Food allergy symptoms present very differently in babies than they do in toddlers and older children, and can be easy to confuse with the symptoms of colds, sensitive skin, and teething.
It’s important to be able to identify possible signs and symptoms of food allergies in babies as well as to know when to seek medical attention.
Allergic reactions happen almost immediately after eating or touching a food. In rare cases, however, reactions can happen up to 4 hours later.
It’s best to feed your baby new foods on a day and time where you will be with them for a few hours afterwards.
What Food Allergies Look Like in Babies
The most common, and confusing, symptoms of an allergic reaction in a baby are:
- redness around the mouth or skin that came into contact with saliva or the food
- stomach distress such as vomiting or diarrhea
- Runny or stuffy nose, sometimes with clear discharge
- Redness or itchiness of the nose
- Swelling of the face, including puffiness around the eyes
Redness around the mouth vs swelling of the face and eye area from an allergic reaction
Here’s the problem - babies get redness on their face all the time from saliva irritation and when they are teething. Teething or a virus can cause hives, vomiting / diarrhea or a runny nose.

**Data supplied**
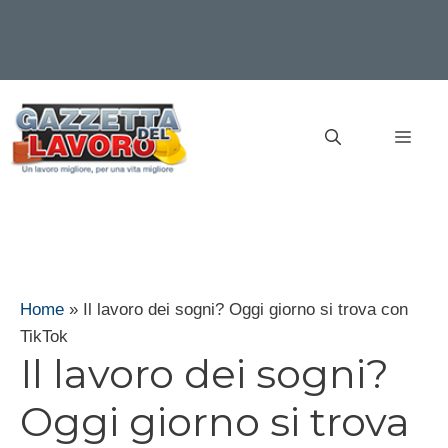
Vai
al
MEN
contenuto
Home
»
Il lavoro dei sogni? Oggi giorno si trova con
TikTok
Il lavoro dei sogni?
Oggi giorno si trova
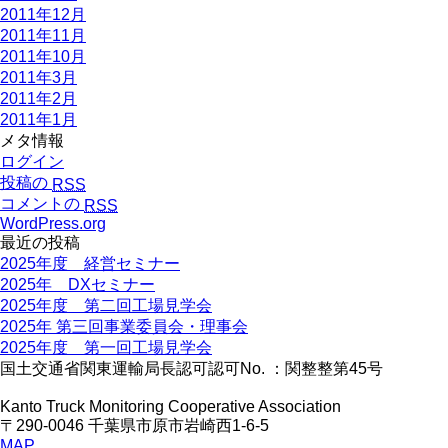
2011年12月
2011年11月
2011年10月
2011年3月
2011年2月
2011年1月
メタ情報
ログイン
投稿の
RSS
コメントの
RSS
WordPress.org
最近の投稿
2025年度 経営セミナー
2025年 DXセミナー
2025年度 第二回工場見学会
2025年 第三回事業委員会・理事会
2025年度 第一回工場見学会
国土交通省関東運輸局長認可認可No. ：関整整第45号
Kanto Truck Monitoring Cooperative Association
〒290-0046 千葉県市原市岩崎西1-6-5
MAP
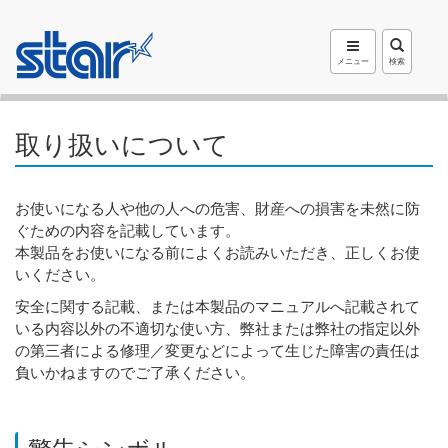
メニュー
検索
取り扱いについて
お使いになる人や他の人への危害、財産への損害を未然に防
ぐための内容を記載しています。
本製品をお使いになる前によくお読みいただき、正しくお使
いください。
安全に関する記載、または本製品のマニュアルへ記載されて
いる内容以外の不適切な使い方、弊社または弊社の指定以外
の第三者による修理／変更などによって生じた障害の責任は
負いかねますのでご了承ください。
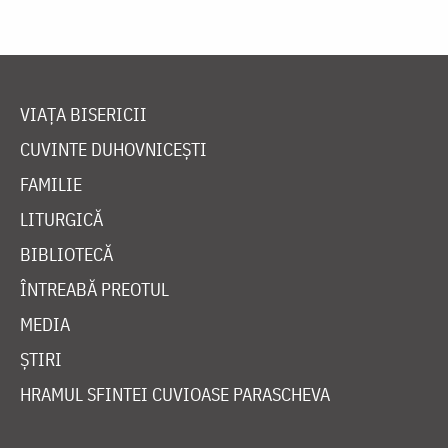
VIAȚA BISERICII
CUVINTE DUHOVNICEȘTI
FAMILIE
LITURGICĂ
BIBLIOTECĂ
ÎNTREABĂ PREOTUL
MEDIA
ȘTIRI
HRAMUL SFINTEI CUVIOASE PARASCHEVA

**Tasks and exercises**
[a] From the text on food allergies in babies, repeat the stretch from "Food allergy symptoms" through "seek medical attention.".
[b] Answer these questions using the text on food allergies in babies:
(i) In rare cases, how long after eating or touching a food can an allergic reaction happen?
(ii) What kind of discharge sometimes comes with a runny or stuffy nose?
(iii) Besides a food allergy, what two things does the text name that can cause hives, vomiting or diarrhea, or a runny nose?

**Answers for the exercise**
[a]
Food allergy symptoms present very differently in babies than they do in toddlers and older children, and can be easy to confuse with the symptoms of colds, sensitive skin, and teething.
It’s important to be able to identify possible signs and symptoms of food allergies in babies as well as to know when to seek medical attention.

[b]
(i) Up to 4 hours later.
(ii) Clear discharge.
(iii) Teething or a virus.